Отключение Internet: рецепты успеха

Каждый сможет стать известным в течение 15 минут.
Энди Уорхол

Хронология "десятки" наиболее распространенных способов заражения компьютера указывает на фактическую смерть boot-вирусов в 1999 году, резкое падение макровирусов в течение 2000. Теперь, по всей видимости, настанет эра Internet-"червей"

Результаты исследований могут вызвать бессонницу даже у отъявленных скептиков.

Стюарт Стэнифорд (Stuart Staniford), Верн Пакссон (Vern Paxson) и Николас Уивер (Nicholas Weaver) свою абстрактную разработку назвали "червем Уорхола" (Warhol warm), в основном из-за вышеприведенного высказывания художника. "Червь" имени Уорхола полностью подчиняет себе Internet (или несколько сотен тысяч хостов, что при успешном финале можно считать равноценным достижением) всего за 15 минут!

Основной задачей любого "червя" на этапе распространения является поиск доступных хостов для заражения. Если первые программы в данной категории начинали с весьма примитивного перебора всех возможных IP-адресов, то авторы сегодняшних "кумиров" используют целый ряд алгоритмов поиска. Потенциальный "подрывник", как пишут в своем исследовании ученые, может в течение нескольких месяцев до запуска "червя" сканировать открытые порты, собирая списки нужных IP-адресов. Также на первых порах потенциальный "террорист" способен написать мини-версию "червя", сканирующего Internet вместо него. Утилиту легко внедрить на нескольких сотнях машин. Она не будет содержать никакого вредоносного кода, чтобы не привлекать к себе внимания. Ее основное назначение -- сбор данных о доступных IP-адресах.

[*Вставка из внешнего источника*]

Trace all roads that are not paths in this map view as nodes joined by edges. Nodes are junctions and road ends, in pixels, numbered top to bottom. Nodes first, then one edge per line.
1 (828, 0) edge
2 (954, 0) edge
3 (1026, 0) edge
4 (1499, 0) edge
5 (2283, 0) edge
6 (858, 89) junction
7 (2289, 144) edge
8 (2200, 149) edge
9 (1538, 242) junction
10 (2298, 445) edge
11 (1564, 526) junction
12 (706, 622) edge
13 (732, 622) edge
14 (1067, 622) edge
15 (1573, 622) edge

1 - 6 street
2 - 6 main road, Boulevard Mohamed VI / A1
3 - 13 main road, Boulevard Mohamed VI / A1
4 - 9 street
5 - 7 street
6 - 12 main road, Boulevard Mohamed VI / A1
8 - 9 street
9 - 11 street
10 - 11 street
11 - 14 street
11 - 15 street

Аналогично информацию о компьютерах, работающих на нужных платформах и операционных системах, можно получить, используя открытые источники, такие как исследования NetCraft. Потенциальным источником качественных списков IP-адресов способны стать пиринговые сети. Здесь есть шанс получить перечень хостов, расположенных на территории крупных университетов и имеющих постоянный доступ к Internet.

Затем список всех доступных хостов разбивается на несколько кластеров. Если допустить, что "червь" может самостоятельно вычислить зараженность компьютера, то поиск новых машин стоит направить в более разумное русло. Как только очередной "червь" получает в распоряжение новый кластер, на пробу берется определенное количество хостов из кластера. Если обнаруживается хоть одна машина, зараженная этим "червем", делается допущение, что данный кластер уже находится в состоянии "обработки", и с центрального сервера запрашивается новый.

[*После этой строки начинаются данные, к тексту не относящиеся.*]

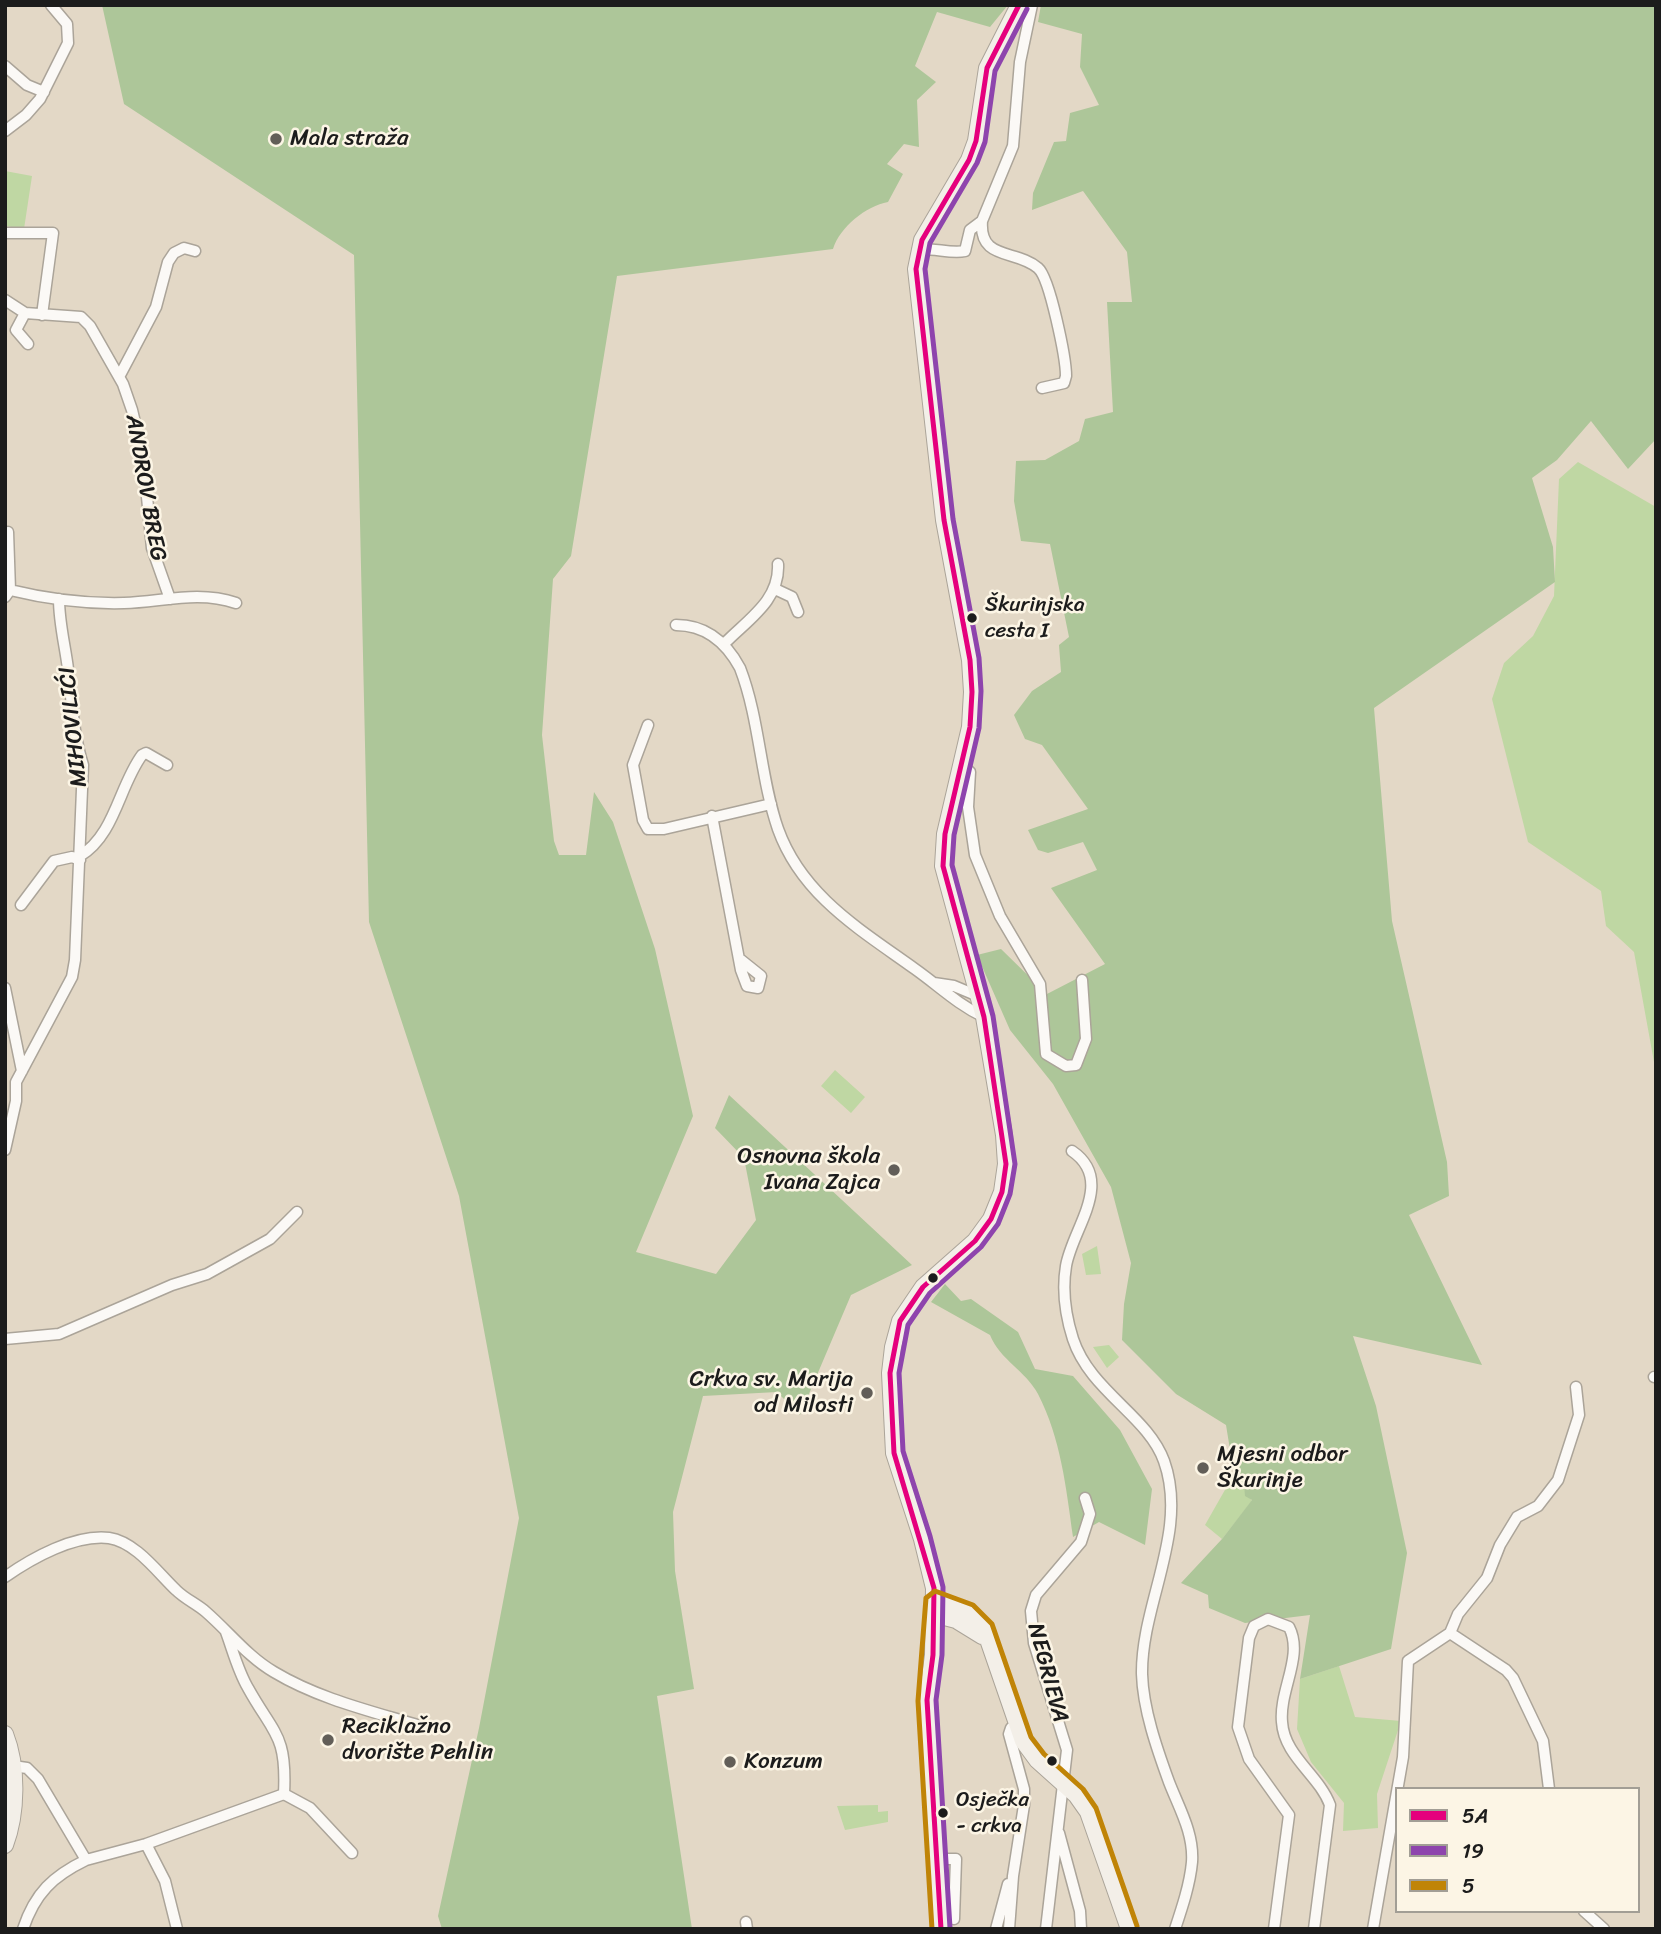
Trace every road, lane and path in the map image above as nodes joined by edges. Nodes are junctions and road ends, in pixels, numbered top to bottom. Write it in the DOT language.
graph roads {
  1 [pos="51,5"];
  2 [pos="1019,5"];
  3 [pos="1032,5"];
  4 [pos="5,66"];
  5 [pos="44,92"];
  6 [pos="5,131"];
  7 [pos="982,221"];
  8 [pos="5,233"];
  9 [pos="918,249"];
  10 [pos="195,251"];
  11 [pos="5,300"];
  12 [pos="26,313"];
  13 [pos="42,315"];
  14 [pos="28,344"];
  15 [pos="119,377"];
  16 [pos="1042,388"];
  17 [pos="8,533"];
  18 [pos="778,564"];
  19 [pos="775,589"];
  20 [pos="8,594"];
  21 [pos="59,599"];
  22 [pos="170,599"];
  23 [pos="236,603"];
  24 [pos="798,612"];
  25 [pos="676,625"];
  26 [pos="724,644"];
  27 [pos="648,725"];
  28 [pos="167,765"];
  29 [pos="961,765"];
  30 [pos="771,804"];
  31 [pos="712,816"];
  32 [pos="80,858"];
  33 [pos="21,905"];
  34 [pos="741,960"];
  35 [pos="971,968"];
  36 [pos="1082,980"];
  37 [pos="934,983"];
  38 [pos="954,986"];
  39 [pos="5,988"];
  40 [pos="978,996"];
  41 [pos="984,1017"];
  42 [pos="19,1076"];
  43 [pos="5,1088"];
  44 [pos="5,1150"];
  45 [pos="1072,1151"];
  46 [pos="297,1212"];
  47 [pos="5,1339"];
  48 [pos="1576,1387"];
  49 [pos="1085,1498"];
  50 [pos="5,1577"];
  51 [pos="934,1607"];
  52 [pos="962,1623"];
  53 [pos="225,1629"];
  54 [pos="1450,1633"];
  55 [pos="988,1643"];
  56 [pos="933,1655"];
  57 [pos="1017,1725"];
  58 [pos="420,1726"];
  59 [pos="5,1734"];
  60 [pos="13,1766"];
  61 [pos="1062,1783"];
  62 [pos="1397,1787"];
  63 [pos="1549,1787"];
  64 [pos="284,1794"];
  65 [pos="1395,1795"];
  66 [pos="1058,1828"];
  67 [pos="146,1844"];
  68 [pos="5,1846"];
  69 [pos="352,1853"];
  70 [pos="943,1859"];
  71 [pos="86,1860"];
  72 [pos="1013,1876"];
  73 [pos="1586,1913"];
  74 [pos="947,1924"];
  75 [pos="23,1929"];
  76 [pos="177,1929"];
  77 [pos="996,1929"];
  78 [pos="1009,1929"];
  79 [pos="1046,1929"];
  80 [pos="1081,1929"];
  81 [pos="1129,1929"];
  82 [pos="1175,1929"];
  83 [pos="1274,1929"];
  84 [pos="1314,1929"];
  85 [pos="1373,1929"];
  86 [pos="1604,1929"];
  1 -- 5 [label="street"];
  2 -- 9 [label="street"];
  3 -- 7 [label="street"];
  4 -- 5 [label="street"];
  5 -- 6 [label="street"];
  7 -- 9 [label="street"];
  7 -- 16 [label="street"];
  8 -- 13 [label="street"];
  9 -- 29 [label="street"];
  10 -- 15 [label="street"];
  11 -- 12 [label="street, ANDROV BREG"];
  12 -- 13 [label="street, ANDROV BREG"];
  12 -- 14 [label="street"];
  13 -- 15 [label="street, ANDROV BREG"];
  15 -- 22 [label="street, ANDROV BREG"];
  17 -- 20 [label="street"];
  18 -- 19 [label="street"];
  19 -- 24 [label="street"];
  19 -- 26 [label="street"];
  20 -- 21 [label="street"];
  21 -- 22 [label="street"];
  21 -- 32 [label="street, MIHOVILIĆI"];
  22 -- 23 [label="street"];
  25 -- 26 [label="street"];
  26 -- 30 [label="street"];
  27 -- 31 [label="street"];
  28 -- 32 [label="street, MIHOVILIĆI"];
  29 -- 35 [label="street"];
  29 -- 36 [label="street"];
  30 -- 31 [label="street"];
  30 -- 37 [label="street"];
  31 -- 34 [label="street"];
  32 -- 33 [label="street"];
  32 -- 42 [label="street, MIHOVILIĆI"];
  35 -- 38 [label="street"];
  35 -- 40 [label="street"];
  37 -- 38 [label="street"];
  37 -- 41 [label="street"];
  38 -- 40 [label="street"];
  39 -- 42 [label="street, MIHOVILIĆI"];
  40 -- 41 [label="street"];
  41 -- 51 [label="street"];
  42 -- 43 [label="street"];
  42 -- 44 [label="street, MIHOVILIĆI"];
  45 -- 82 [label="street"];
  46 -- 47 [label="street"];
  48 -- 54 [label="street"];
  49 -- 61 [label="street, NEGRIEVA"];
  50 -- 53 [label="street"];
  51 -- 52 [label="street"];
  51 -- 55 [label="street"];
  51 -- 56 [label="street"];
  52 -- 55 [label="street"];
  52 -- 56 [label="street"];
  53 -- 58 [label="street"];
  53 -- 64 [label="street"];
  54 -- 62 [label="street"];
  54 -- 63 [label="street"];
  55 -- 57 [label="street"];
  56 -- 74 [label="street"];
  57 -- 61 [label="street"];
  57 -- 72 [label="street"];
  59 -- 60 [label="street"];
  60 -- 68 [label="street"];
  60 -- 71 [label="street"];
  61 -- 66 [label="street, NEGRIEVA"];
  61 -- 81 [label="street"];
  64 -- 67 [label="street"];
  64 -- 69 [label="street"];
  65 -- 85 [label="street"];
  66 -- 79 [label="street, NEGRIEVA"];
  66 -- 80 [label="street"];
  67 -- 71 [label="street"];
  67 -- 76 [label="street"];
  70 -- 74 [label="street"];
  71 -- 75 [label="street"];
  72 -- 77 [label="street"];
  72 -- 78 [label="street"];
  73 -- 86 [label="street"];
  83 -- 84 [label="street"];
}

В итоге на свет появится "червь", который при должной подготовке за максимально короткое время (15 минут) способен получить доступ к 300000 хостов. Через час число "больных" машин может превысить несколько миллионов. Для пущего эффекта штурм лучше начинать глубокой американской ночью, когда системные администраторы и специалисты по безопасности менее склонны предпринимать резкие шаги для противодействия "червю".


Противодействие

Если еще несколько лет назад подобное развитие событий предрекали в основном научные фантасты, то с ростом сетевой активности сценарии атаки приобретают все более реалистичные формы. Опасность представляет и тот факт, что для массированных отлаженных штурмов теперь не нужны мощные ресурсы и суперкомпьютеры. Следующим сетевым террористом может стать двенадцатилетний школьник. Способы защиты инфраструктуры уже рассматриваются не столько на корпоративном, сколько на государственном уровне. О своем желании защитить инфраструктуру законодательным образом уже заявили США, Япония и Европейское сообщество. Время покажет, насколько эти усилия окажутся действенными.